By Bill Fletcher, Jr.
NNPA Columnist
The emergence of the presidential campaign of Senator Bernie Sanders (I-Vt.) has reached the scale of “phenomenal.” What many mainstream pundits originally believed to have been a marginal effort, exploded around the U.S. as enthusiastic crowds responded to Sanders’s challenges to contemporary capitalism.
Yet in Black America, the campaign has yet to ignite a mass spirit. Sanders certainly has support within Black America, but it largely pales in comparison to the sentiment in favor of Hillary Clinton. The former Secretary of State has been quite shrewd and timely in responding to issues that are of concern to Black America. Even when, as in the case of her meeting with several activists from the movement for Black Lives Matter, she has handled matters in a way that has brought forward criticism, she still seems to be given the benefit of the doubt.
The Sanders campaign, which still holds the potential to shake up U.S. politics in very fundamental ways, has only a limited amount of time to re-position itself if it wishes to win the support of Black America and, I would add, much of Latino America. This re-positioning goes much farther than who is hired to work on the campaign, as important as that happens to be, and more than anything else revolves around the extent to which the campaign is understood to be embedded within our movements.
When John Edwards kicked off his ill-fated presidential campaign for the 2008 nomination, he did so in New Orleans.

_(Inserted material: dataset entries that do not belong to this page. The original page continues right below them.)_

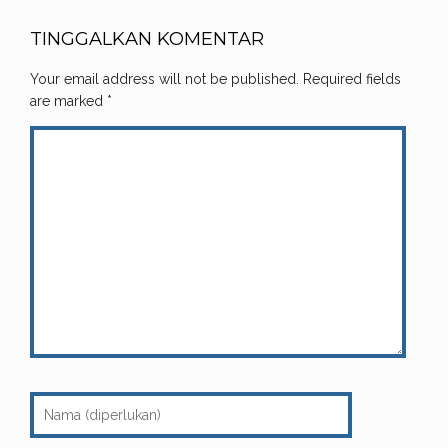
TINGGALKAN KOMENTAR
Your email address will not be published.
Required fields
are marked
*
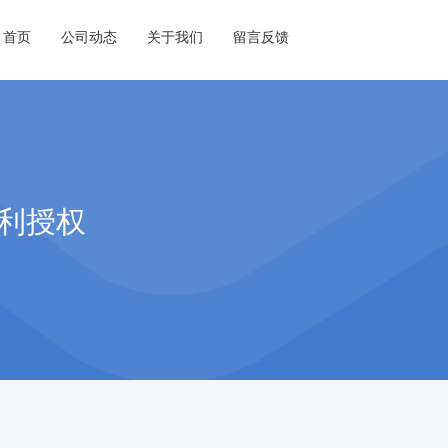
首页
公司动态
关于我们
留言反馈
专利授权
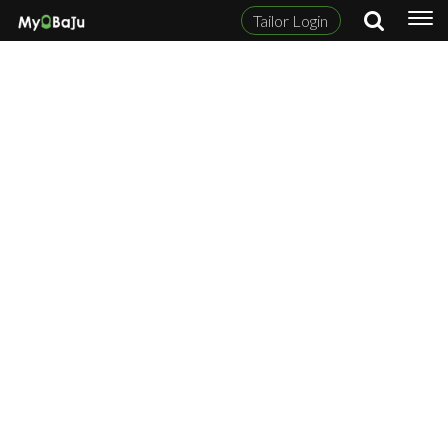
Tailor Login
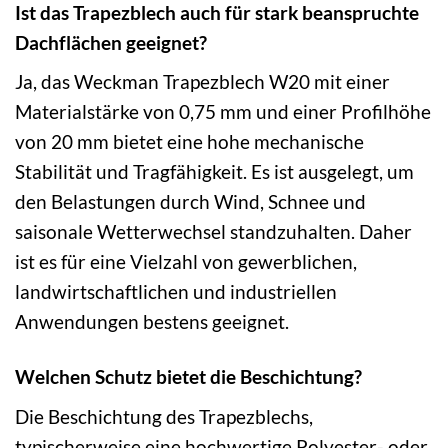
Ist das Trapezblech auch für stark beanspruchte
Dachflächen geeignet?
Ja, das Weckman Trapezblech W20 mit einer
Materialstärke von 0,75 mm und einer Profilhöhe
von 20 mm bietet eine hohe mechanische
Stabilität und Tragfähigkeit. Es ist ausgelegt, um
den Belastungen durch Wind, Schnee und
saisonale Wetterwechsel standzuhalten. Daher
ist es für eine Vielzahl von gewerblichen,
landwirtschaftlichen und industriellen
Anwendungen bestens geeignet.
Welchen Schutz bietet die Beschichtung?
Die Beschichtung des Trapezblechs,
typischerweise eine hochwertige Polyester- oder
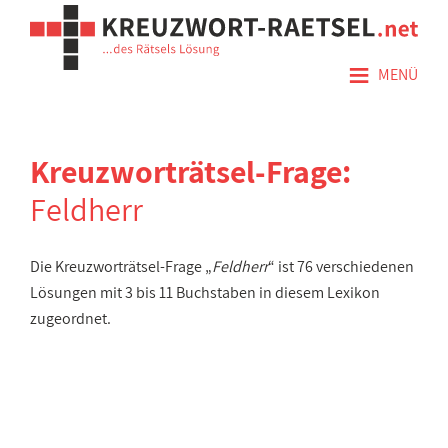
≡
MENÜ
Kreuzworträtsel-Frage:
Feldherr
Die Kreuzworträtsel-Frage „
Feldherr
“ ist 76 verschiedenen
Lösungen mit 3 bis 11 Buchstaben in diesem Lexikon
zugeordnet.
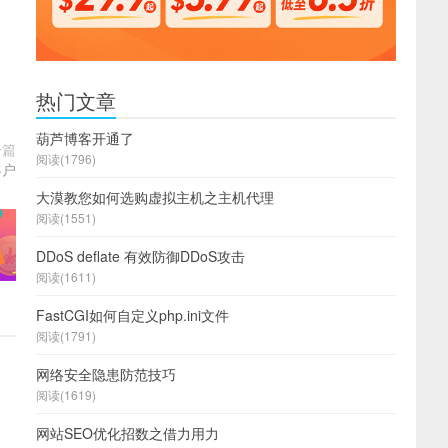
热门文章
葫芦博客开通了
一篇
阅读(1796)
客户
大漠教您如何选购虚拟主机之主机代理
阅读(1551)
DDoS deflate 有效防御DDoS攻击
阅读(1611)
FastCGI如何自定义php.ini文件
阅读(1791)
网络安全隐患防范技巧
阅读(1619)
网站SEO优化招数之借力用力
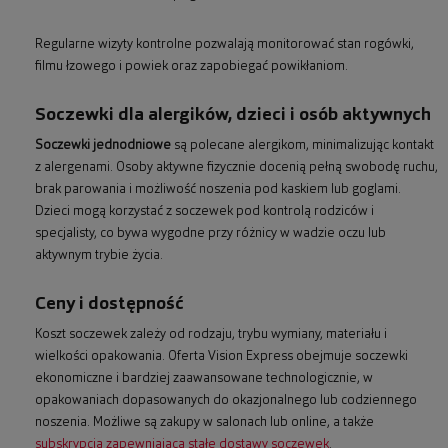
Regularne wizyty kontrolne pozwalają monitorować stan rogówki,
filmu łzowego i powiek oraz zapobiegać powikłaniom.
Soczewki dla alergików, dzieci i osób aktywnych
Soczewki jednodniowe
są polecane alergikom, minimalizując kontakt
z alergenami. Osoby aktywne fizycznie docenią pełną swobodę ruchu,
brak parowania i możliwość noszenia pod kaskiem lub goglami.
Dzieci mogą korzystać z soczewek pod kontrolą rodziców i
specjalisty, co bywa wygodne przy różnicy w wadzie oczu lub
aktywnym trybie życia.
Ceny i dostępność
Koszt soczewek zależy od rodzaju, trybu wymiany, materiału i
wielkości opakowania. Oferta Vision Express obejmuje soczewki
ekonomiczne i bardziej zaawansowane technologicznie, w
opakowaniach dopasowanych do okazjonalnego lub codziennego
noszenia. Możliwe są zakupy w salonach lub online, a także
subskrypcja zapewniająca stałe dostawy soczewek
.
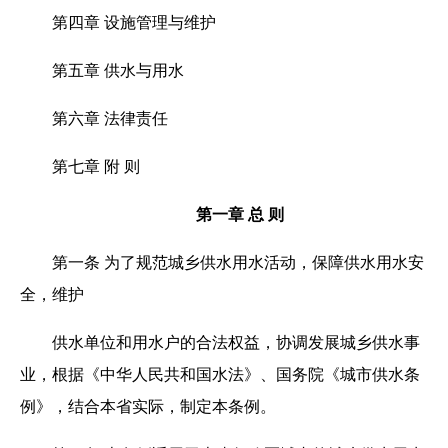
第四章 设施管理与维护
第五章 供水与用水
第六章 法律责任
第七章 附 则
第一章 总 则
第一条 为了规范城乡供水用水活动，保障供水用水安
全，维护
供水单位和用水户的合法权益，协调发展城乡供水事
业，根据《中华人民共和国水法》、国务院《城市供水条
例》，结合本省实际，制定本条例。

This was of tremendous significance. He aimed to talk about poverty and he did so by going to the city where race and class commingled in a demonstrable fashion in the aftermath of Hurricane Katrina. Sanders, on the other hand, has done nothing similar. While he has spoken out on some matters of race, he needs to be discussing the massive financial crisis in Puerto Rico which, along the lines of what transpired in Greece, is destroying the island and driving thousands to migrate to mainland U.S.A.
Sanders needs to sit down with key African American leaders in the cities of Michigan that, in many cases, have been dis-empowered by a racist, Republican state legislature. Sanders needs to visit Native American reservations to discuss land and environmental issues, not to mention, matters of economic development that go beyond the construction of more gambling casinos. And Sanders needs to add surrogates to his campaign to advance his message and to show the scope and breath of the campaign.
For the Sanders campaign to realize its amazing potential, it must rethink its role in U.S. society. This will necessitate tapping the sentiment for change in communities of color – including but not limited to Black America – and listening carefully to the concerns and advice from the leaders of these communities. The campaign must guard against the tendency to become overwhelmed by enthusiastic crowds, for such crowds can also be a siren’s song that leads the campaign to crash into the rocks. Crowds are great but depth of support is definitive.